In March 2010, the Obama administration introduced a health insurance mandate in the Affordable Care Act (ACA), also known as Obamacare, which the foundation supported in its October 1989 study, "Assuring Affordable Health Care for All Americans". In 2006, the mandate proposed in the Heritage Foundation study was incorporated into Massachusetts governor Mitt Romney's health care plan, known as "Romneycare," for Massachusetts. The foundation subsequently opposed the Affordable Care Act.
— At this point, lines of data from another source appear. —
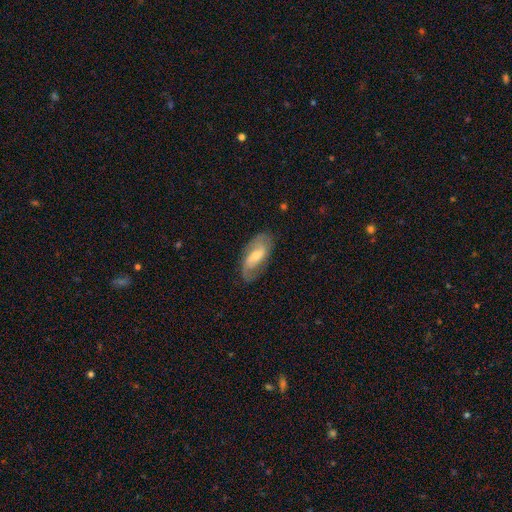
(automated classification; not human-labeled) Overall: featured or disk (68%). Edge-on disk: no (93%). Bar: weak (47%; strong 29%). Spiral arms: yes (87%). Spiral arm count: 2 (78%). Spiral winding: medium (41%; loose 38%). Bulge size: moderate (46%, tied with small). Merging: none (72%).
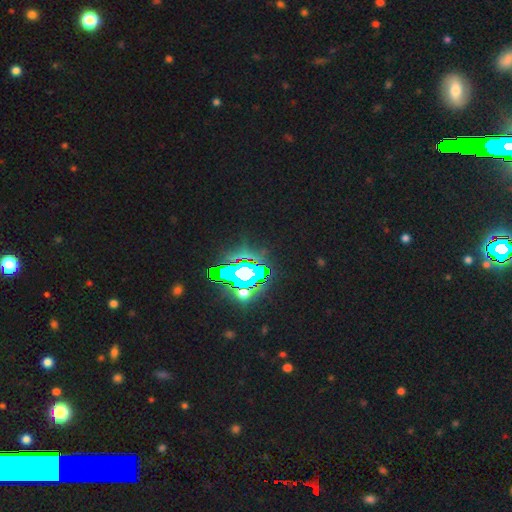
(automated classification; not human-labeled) This is clearly a star or artifact rather than a galaxy (84%).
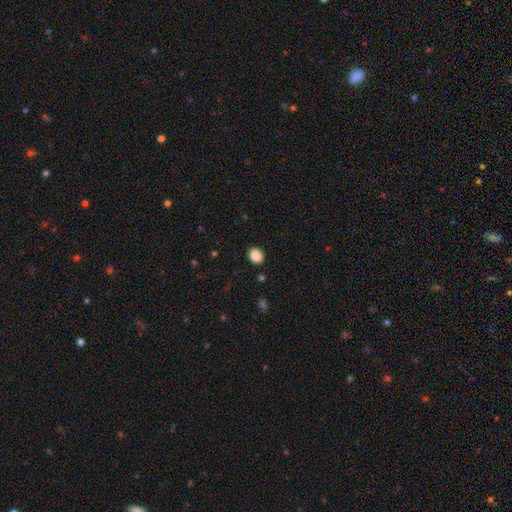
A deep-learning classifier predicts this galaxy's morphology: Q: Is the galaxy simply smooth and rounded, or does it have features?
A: smooth — 88%.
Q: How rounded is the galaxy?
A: round — 61%.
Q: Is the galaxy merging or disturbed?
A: none — 91%.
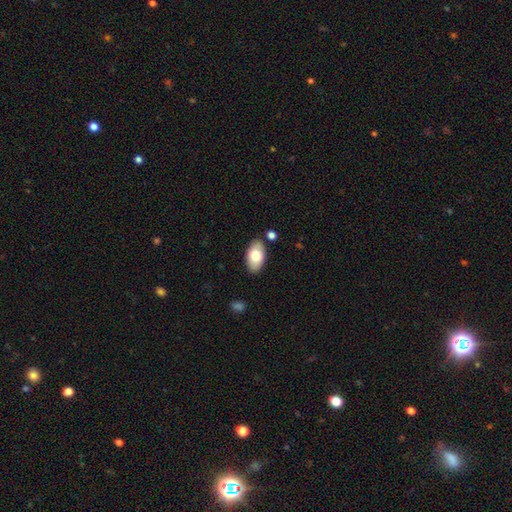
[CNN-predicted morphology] This is likely a smooth galaxy (75%). How rounded: clearly in between (95%). Merging: clearly none (84%).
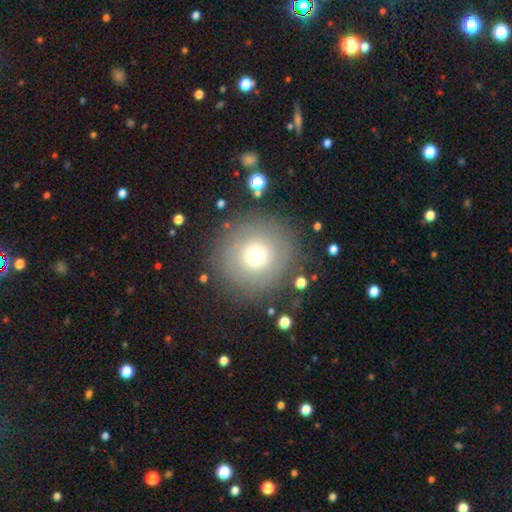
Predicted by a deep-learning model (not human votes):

In April 2010, partly inspired by the model of the Center for American Progress Action Fund, founded by the progressive Center for American Progress, the foundation launched Heritage Action as a sister 501(c)4 organization designed to expand Heritage's political influence and reach. The new group quickly became influential.

In July 2011, the Heritage Foundation published a widely criticized study on poverty in the United States, which was denounced by The New Republic, The Nation, the Center for American Progress, and The Washington Post.

In December 2012, Jim DeMint, then a U.S. senator from South Carolina, resigned from the Senate to replace Feulner as the foundation's president. As Heritage Foundation president, DeMint was paid $1 million annually, making him the highest-paid think tank president in Washington, D.C., at the time. It was predicted that he would introduce a sharper, more politicized edge. DeMint led changes to a long-standing process for the publication of policy papers, which had been authored by policy experts and then reviewed by senior staff members. Under DeMint, policy papers were heavily edited and sometimes shelved entirely. This led several scholars affiliated with the foundation to resign.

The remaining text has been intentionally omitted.